Inclusions in definition of human rights abuses
Based on the findings reported above, there is clear involvement by both state and non-state actors in the perpetuation of human rights abuses in Eritrea. Any viable sanctions regime against human rights abusers must include within its scope those activities identified by the UN COI in the case of Eritrea as crimes against humanity. Namely: enslavement, imprisonment, enforced disappearance, torture, other inhumane acts, persecution, rape and murder.
For a sanctions regime to be effective in curbing these activities, it must be capable of targeting state actors abusing their official powers – as outlined above, but also those non-state actors, often operating in other states – who facilitate further abuses through financial or logistical support.
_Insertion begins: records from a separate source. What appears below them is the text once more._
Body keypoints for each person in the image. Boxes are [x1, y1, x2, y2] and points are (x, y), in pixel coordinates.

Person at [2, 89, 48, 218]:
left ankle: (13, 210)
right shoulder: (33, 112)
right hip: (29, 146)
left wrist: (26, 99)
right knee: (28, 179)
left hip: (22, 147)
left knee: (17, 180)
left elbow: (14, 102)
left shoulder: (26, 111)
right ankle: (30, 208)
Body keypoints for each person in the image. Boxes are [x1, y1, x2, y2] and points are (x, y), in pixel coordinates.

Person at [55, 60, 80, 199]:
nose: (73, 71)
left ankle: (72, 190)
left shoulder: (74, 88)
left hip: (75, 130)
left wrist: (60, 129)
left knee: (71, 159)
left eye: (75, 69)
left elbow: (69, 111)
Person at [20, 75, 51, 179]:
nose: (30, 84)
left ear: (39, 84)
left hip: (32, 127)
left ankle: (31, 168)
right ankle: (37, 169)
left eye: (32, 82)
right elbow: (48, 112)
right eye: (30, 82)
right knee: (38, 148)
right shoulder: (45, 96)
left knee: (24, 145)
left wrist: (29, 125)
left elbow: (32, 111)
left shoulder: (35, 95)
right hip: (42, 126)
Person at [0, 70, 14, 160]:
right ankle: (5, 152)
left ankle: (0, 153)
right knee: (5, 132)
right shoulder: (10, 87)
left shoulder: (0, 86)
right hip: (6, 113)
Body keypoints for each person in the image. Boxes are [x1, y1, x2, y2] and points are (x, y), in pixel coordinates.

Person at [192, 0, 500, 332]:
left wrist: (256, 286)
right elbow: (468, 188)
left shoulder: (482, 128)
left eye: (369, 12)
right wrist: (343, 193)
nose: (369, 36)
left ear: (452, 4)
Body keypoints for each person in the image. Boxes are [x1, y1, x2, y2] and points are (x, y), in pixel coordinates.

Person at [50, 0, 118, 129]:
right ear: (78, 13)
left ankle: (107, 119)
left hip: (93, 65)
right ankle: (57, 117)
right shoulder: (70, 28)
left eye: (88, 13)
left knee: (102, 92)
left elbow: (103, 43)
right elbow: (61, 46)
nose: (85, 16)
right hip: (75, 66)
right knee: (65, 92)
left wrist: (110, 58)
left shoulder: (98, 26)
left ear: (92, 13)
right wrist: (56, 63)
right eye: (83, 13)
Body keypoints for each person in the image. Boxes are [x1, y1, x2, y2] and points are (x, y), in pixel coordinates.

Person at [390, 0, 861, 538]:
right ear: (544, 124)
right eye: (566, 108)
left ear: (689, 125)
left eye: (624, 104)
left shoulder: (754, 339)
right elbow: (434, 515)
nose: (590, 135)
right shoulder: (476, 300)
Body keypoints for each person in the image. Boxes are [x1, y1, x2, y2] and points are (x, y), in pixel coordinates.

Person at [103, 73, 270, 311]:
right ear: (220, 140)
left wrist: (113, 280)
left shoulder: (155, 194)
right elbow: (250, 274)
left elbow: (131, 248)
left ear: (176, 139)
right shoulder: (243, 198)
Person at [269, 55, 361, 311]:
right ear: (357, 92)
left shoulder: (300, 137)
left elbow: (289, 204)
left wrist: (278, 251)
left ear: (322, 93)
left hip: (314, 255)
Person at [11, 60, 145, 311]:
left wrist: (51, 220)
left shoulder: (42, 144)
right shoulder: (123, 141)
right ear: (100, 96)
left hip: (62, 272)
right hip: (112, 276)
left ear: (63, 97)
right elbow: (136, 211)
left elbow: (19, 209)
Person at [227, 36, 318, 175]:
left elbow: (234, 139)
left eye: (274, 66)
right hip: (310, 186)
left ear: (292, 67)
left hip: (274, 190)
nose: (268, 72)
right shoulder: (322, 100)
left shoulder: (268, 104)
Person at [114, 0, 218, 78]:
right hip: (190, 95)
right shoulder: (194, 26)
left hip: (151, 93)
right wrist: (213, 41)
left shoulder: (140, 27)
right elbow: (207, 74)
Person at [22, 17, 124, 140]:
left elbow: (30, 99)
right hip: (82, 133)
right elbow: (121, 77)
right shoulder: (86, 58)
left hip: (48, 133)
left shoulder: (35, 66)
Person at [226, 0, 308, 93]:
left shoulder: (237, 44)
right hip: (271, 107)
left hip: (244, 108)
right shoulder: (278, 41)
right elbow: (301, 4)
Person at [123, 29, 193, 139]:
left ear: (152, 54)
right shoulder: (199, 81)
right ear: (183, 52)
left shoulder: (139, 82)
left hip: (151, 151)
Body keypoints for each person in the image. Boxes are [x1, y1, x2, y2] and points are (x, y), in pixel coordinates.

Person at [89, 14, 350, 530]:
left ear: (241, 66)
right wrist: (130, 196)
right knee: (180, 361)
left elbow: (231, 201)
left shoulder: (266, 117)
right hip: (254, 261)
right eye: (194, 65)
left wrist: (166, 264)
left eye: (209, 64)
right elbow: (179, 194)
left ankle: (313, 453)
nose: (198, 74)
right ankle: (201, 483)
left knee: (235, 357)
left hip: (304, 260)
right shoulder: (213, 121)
It would appropriate for these sanctions to be applied in light of evidence provided by UN bodies, including the COI and SEMG.
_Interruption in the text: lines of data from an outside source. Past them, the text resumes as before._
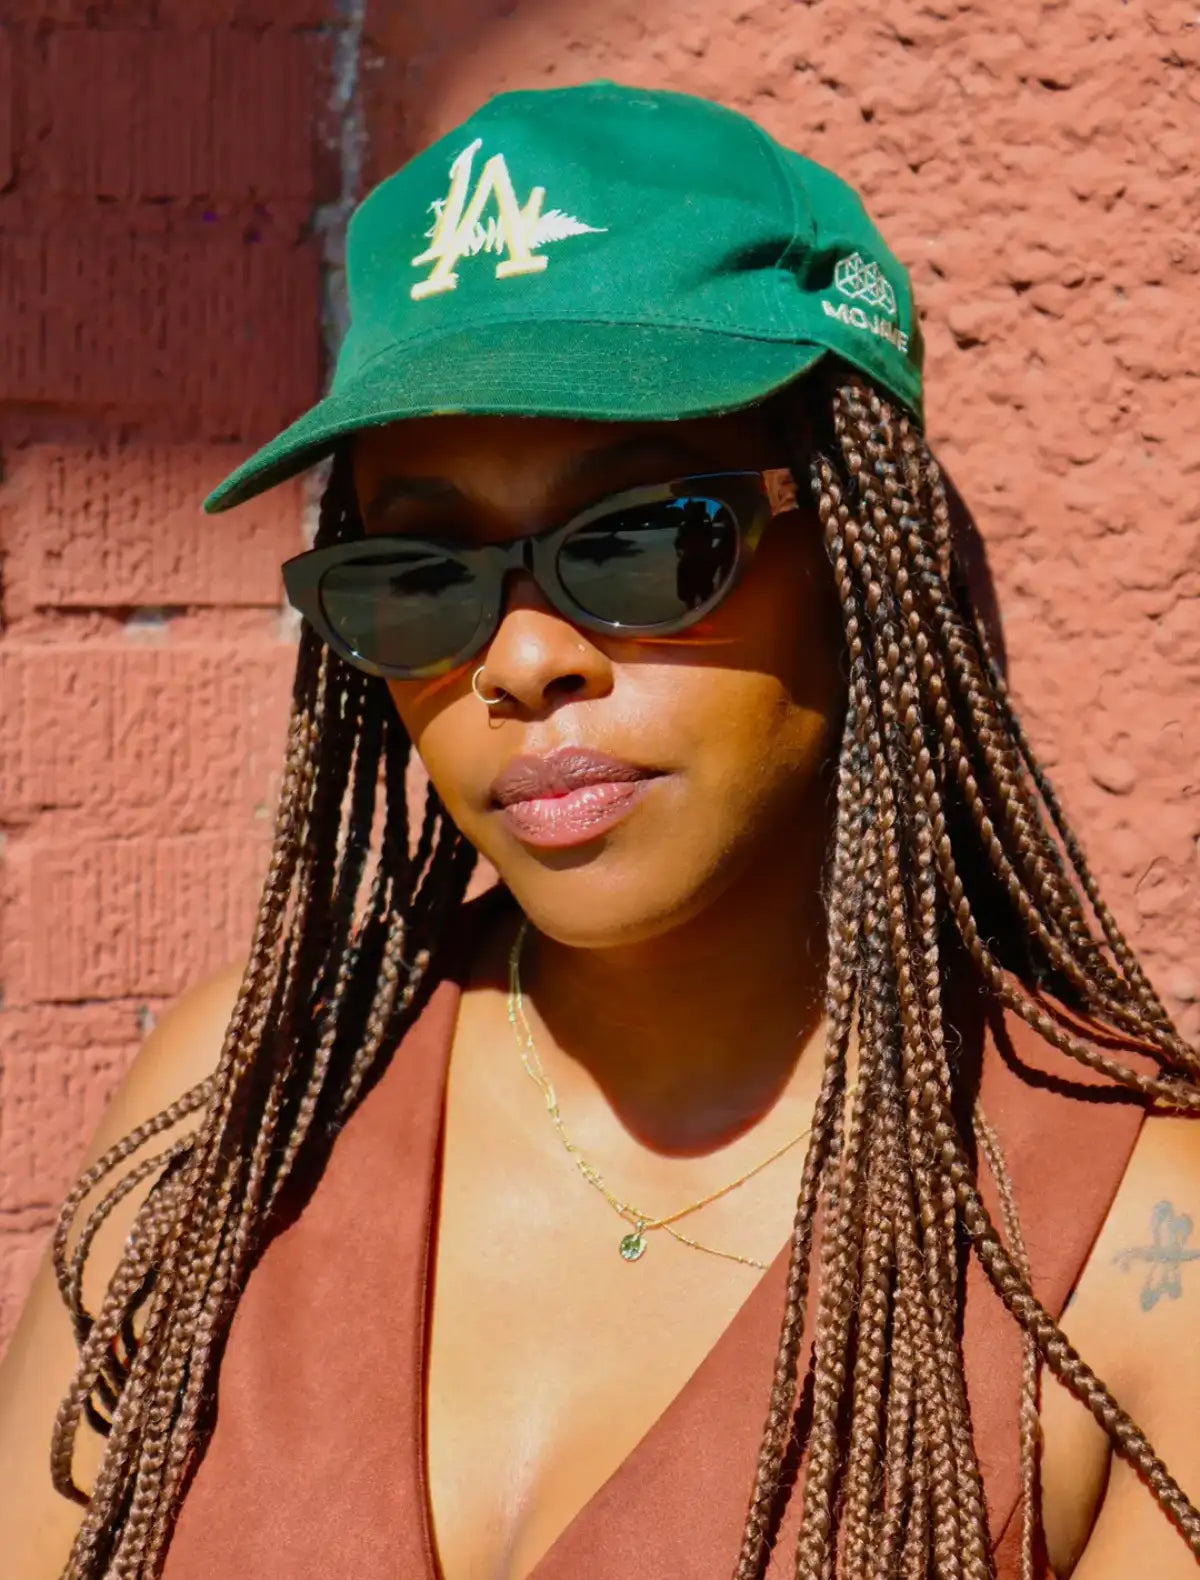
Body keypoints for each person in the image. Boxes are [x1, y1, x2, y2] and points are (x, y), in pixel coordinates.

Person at [2, 79, 1199, 1580]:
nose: (518, 661)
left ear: (858, 568)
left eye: (641, 542)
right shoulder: (244, 1103)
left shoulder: (1141, 1268)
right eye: (419, 573)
Benefits of proposed sanctions regime in the case of Eritrea
- Based on the findings of the SEMG, the following benefits might be derived from a new EU sanctions mechanism against human rights abusers, which would in turn limit the ability of the Eritrean government to commit the abuses identified by the COI. These include, but are not limited to, the following areas:
- Had the proposed sanctions regime already been in place, it is likely that it would have been effective in supporting the current UN-imposed sanctions in relation to arms in Eritrea. SEMG determined that covert financial activities were being used to support embargo violations, and that these were based largely offshore. With the individuals and organisations identified, the proposed EU sanctions regime could have frozen assets and implemented visa restrictions that would have hindered their operations.
- In 2011, the SEMG identified businesspeople in Kenya, Uganda, Rwanda, Burundi and southern Sudan linked with millions of dollars collected by the Eritrean embassy in Nairobi – with these illicit funds being used to support the Eritrean administration’s activities, including human rights violations. Financial and travel restrictions against those involved would likely act as a strong deterrent, thus cutting off a line of financial support to the Eritrean government.
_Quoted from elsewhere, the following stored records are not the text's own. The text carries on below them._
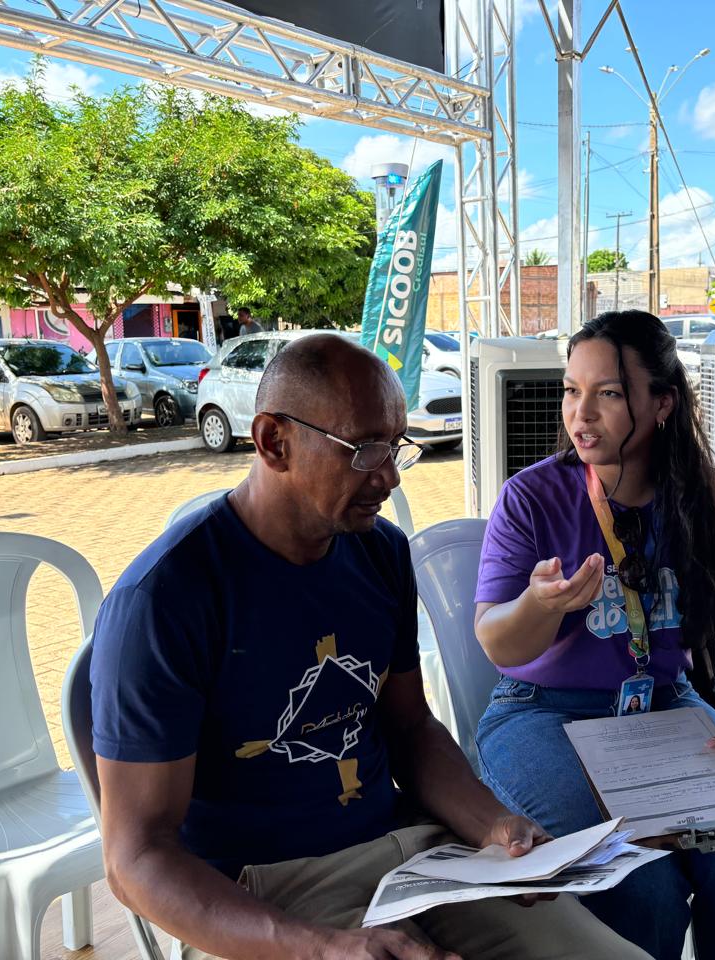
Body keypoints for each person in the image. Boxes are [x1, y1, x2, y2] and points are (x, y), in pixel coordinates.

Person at [90, 334, 650, 960]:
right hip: (263, 893)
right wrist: (322, 947)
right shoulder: (166, 598)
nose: (387, 475)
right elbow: (136, 859)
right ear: (274, 441)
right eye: (363, 450)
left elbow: (410, 729)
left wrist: (495, 826)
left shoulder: (379, 552)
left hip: (412, 852)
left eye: (395, 445)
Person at [472, 310, 715, 960]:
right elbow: (498, 643)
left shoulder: (710, 501)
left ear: (663, 403)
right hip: (542, 717)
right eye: (571, 389)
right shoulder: (531, 498)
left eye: (609, 392)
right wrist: (541, 606)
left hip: (665, 710)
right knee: (635, 884)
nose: (580, 412)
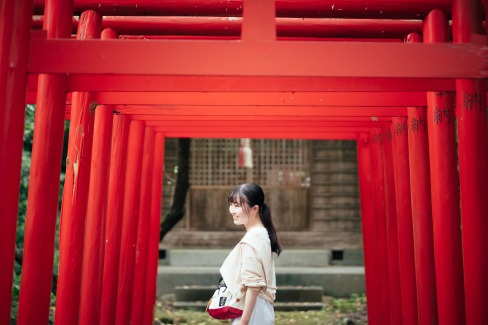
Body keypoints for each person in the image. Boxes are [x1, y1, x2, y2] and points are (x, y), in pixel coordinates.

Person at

- Similar benefits could be achieved by limiting the use of “opaque financial networks, money transfer companies and individual couriers” by individuals for military procurement on behalf of the PFDJ.
- Sanctions applied against individuals involved in the procurement of decommissioned military vehicles and their export licenses would limit the availability of these tools for use by the Eritrean government for the purposes of human rights violations.
- Individuals involved in the collection of the ‘diaspora tax’ within the EU could be prevented from operating through visa withdrawal and bloc-wide visa bans.
Eritrea Focus supports the formulation and ultimate implementation of an EU sanctions framework against human rights abusers worldwide, and believes that such a framework would be directly applicable to Eritrea, as demonstrated by the evidence presented within this submission.
Eritrea Focus stands ready to provide additional information and engage in further discussions with representatives of EU member states before and during any consultations on the proposed sanctions initiative.